Developing content for a TV generation 

Carol Dwyer is a live wire, she’s a ‘mature’ lecturer at False Bay College who has embraced technology in order to develop blended learning experiences that are entertaining, appropriate, and relevant to the topic as well as contextualized for the local student. Her inputs help us understand how to develop content for a TV generation. 

Carol Dwyer started as a Life Orientation lecturer in the TVET sector. Over the past 10 years, she has transformed blended learning from a senior management strategy to an operational reality. As E-learning Manager she has implemented and promoted the use of a sophisticated Learning Management System (LMS) which all students have access to either off campus or in the well-established and fully functional open learning centers at their campuses. 

Speaking at Eiffel Corp’s 20th celebration in Cape Town recently, Dwyer challenged educators to transform their academic teaching material into content that’s engaging, entertaining, relevant, contextualized and in manageable bite size chunks. 

“Don’t let anyone tell you it requires a lot of money – it takes a mind shift, creativity and time,” she said. 

“We’re teaching a TV generation, which means teaching material must include visual imagery, graphics, videos and cater for students you tend to have a short attention span. 

“I based the blended learning system at False Bay College on two specific Learning Theories that seem to embody the way 21st Century Learners learn, namely Constructivism and Connectivism. In Constructivism the students construct knowledge or build knowledge from the information provided and their current world view. As, the educator, I assist this construction by providing scaffolding – it is like building Lego, you construct the next piece of information by building on top of what you already have – as each new piece is added and built on the student ends up constructing a full view. 

“In Connectivism, learning is in the network.  You’ll find someone who will tell you what you need to know when you need to know it, usually via Google. My job is to facilitate the student’s use of the information, not the content. Information is disposable, and it’s picked up again when needed,” she added.  

The network can be digital such as the internet, but it can also be personal as in asking an expert in a particular field to explain a piece of content, concept or demonstrating a skill. 
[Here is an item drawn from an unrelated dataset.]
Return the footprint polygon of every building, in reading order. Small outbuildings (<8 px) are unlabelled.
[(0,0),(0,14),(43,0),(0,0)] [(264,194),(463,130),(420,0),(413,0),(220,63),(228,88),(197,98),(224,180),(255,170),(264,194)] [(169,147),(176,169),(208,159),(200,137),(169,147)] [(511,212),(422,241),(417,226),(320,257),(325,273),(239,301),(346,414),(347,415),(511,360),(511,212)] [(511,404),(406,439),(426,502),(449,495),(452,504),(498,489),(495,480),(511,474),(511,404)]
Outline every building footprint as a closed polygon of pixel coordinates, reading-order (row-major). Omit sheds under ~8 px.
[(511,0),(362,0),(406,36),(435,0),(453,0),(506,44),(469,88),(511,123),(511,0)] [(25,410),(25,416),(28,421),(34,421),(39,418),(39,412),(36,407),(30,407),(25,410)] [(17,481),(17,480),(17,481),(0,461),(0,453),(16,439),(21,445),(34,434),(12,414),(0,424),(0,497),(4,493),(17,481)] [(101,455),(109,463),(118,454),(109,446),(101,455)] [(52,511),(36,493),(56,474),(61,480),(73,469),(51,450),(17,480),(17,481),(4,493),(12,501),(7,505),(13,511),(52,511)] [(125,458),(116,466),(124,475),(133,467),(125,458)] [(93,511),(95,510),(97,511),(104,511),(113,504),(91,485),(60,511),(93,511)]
Lessons learned when creating blended learning: 

  • Presenting content in bite size chunks – we call this conceptual teaching – teaching a concept one at a time rather than just a lot of content 
  • Learner centered – self-paced, with continual testing loops and feedback 
  • Short lecture capture – for short attention spans 
  • Screen capture – using Camstudio – it is free and great for teaching functions on a computer 
  • Peer education – discussions, forums, self-made videos 

“I believe technology is a tool, not a learning outcome. Technology is a tool that you use to leverage the teaching – it is not the teaching and will never replace the teacher.” 

 

*This month we celebrate Women’s Day. On 9 August 1956 women in South Africa gathered to protest an unfair pass law. The success of this march was the unity amongst a diverse group of women from all over South Africa, coming together to have their voices heard. Forming a cornerstone in our South African society and a moral voice for our country. We would like to honour women who have an impact on the South African Education system.